Damn you JGC. It happens every time I go ten-pin bowling. You step up onto the lane wearing those ridiculous shoes with your fingers plunged deep inside a Bakelite sphere. You have no idea what you are doing and after you have released the ball you are just glad that it hasn't taken your fingers with it. And then some supernatural force guides the bowling ball down the lane, crashes it into the pins which collapse like perfectly detonated cooling towers. "A strike" someone shouts and, being of a certain age, you quickly check to see if the cafeteria staff are still working. And then you realise that you have, accidentally, done rather well. If you can do as well as that by sheer chance, what will the results be like if you try, if you think about it, if you refine your action? And you spend the rest of the evening watching your ball trundle down the side alley. The pins become monoliths which will remain standing for centuries.
So thank you JGC for your kind words about my Haiku. Thank you and damn you.
Leaving all poetic pretensions aside, I took up my old occupation of trawling the highways and byways of the Internet in search of joyful stimulation. And I discovered the website of the the auctioneers, Bonhams. What is wonderful about it is that the full catalogues for all the individual auctions are available on-line (these are the things which used to cost an arm and a gavel and therefore to have free on-line access to them is yet another reason to fall down in praise in front of the great web-God).

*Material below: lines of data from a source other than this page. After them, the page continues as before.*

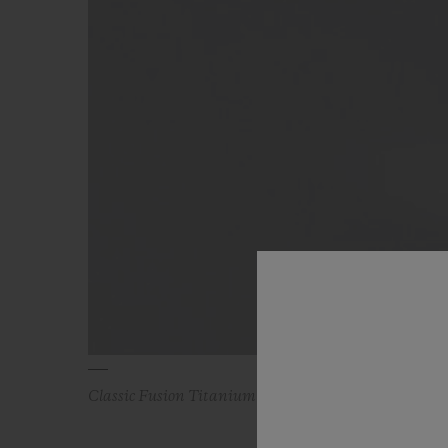
Classic Fusion Titanium Blue Diamonds 38 mm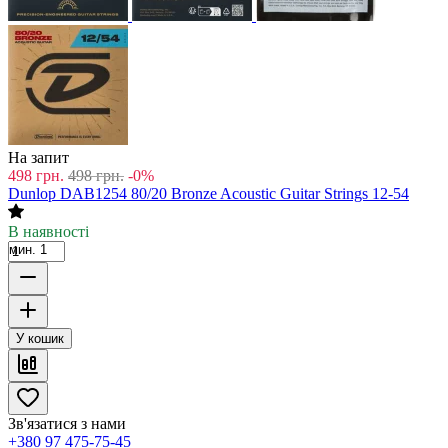
На запит
498
грн.
498
грн.
-0%
Dunlop DAB1254 80/20 Bronze Acoustic Guitar Strings 12-54
В наявності
мин. 1
У кошик
Зв'язатися з нами
+380 97 475-75-45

The catalogue I looked at was for the "Collectors' Sale of Potlids, Goss and Crested China, Commemoratives Art & Antiques". As with all such things, the real exotica can be found at the end of the catalogue so I quickly turned to the final lot, Lot 1304 "A bench seat with painted wrought iron frame, together with a stone bust of a man on a fluted plinth". Now I badly want this item. I think of little else all day (Alexander, who is Alexander?). I picture the bench seat on my yellow balcony. I imagine long conversations with the man on a fluted plinth. I rediscover my muse.
Haiku 75
On a cold dark night
A man on a fluted plinth
Pines for a bidder
I'm saying nothing, merely stand in awed silence in the face of genius.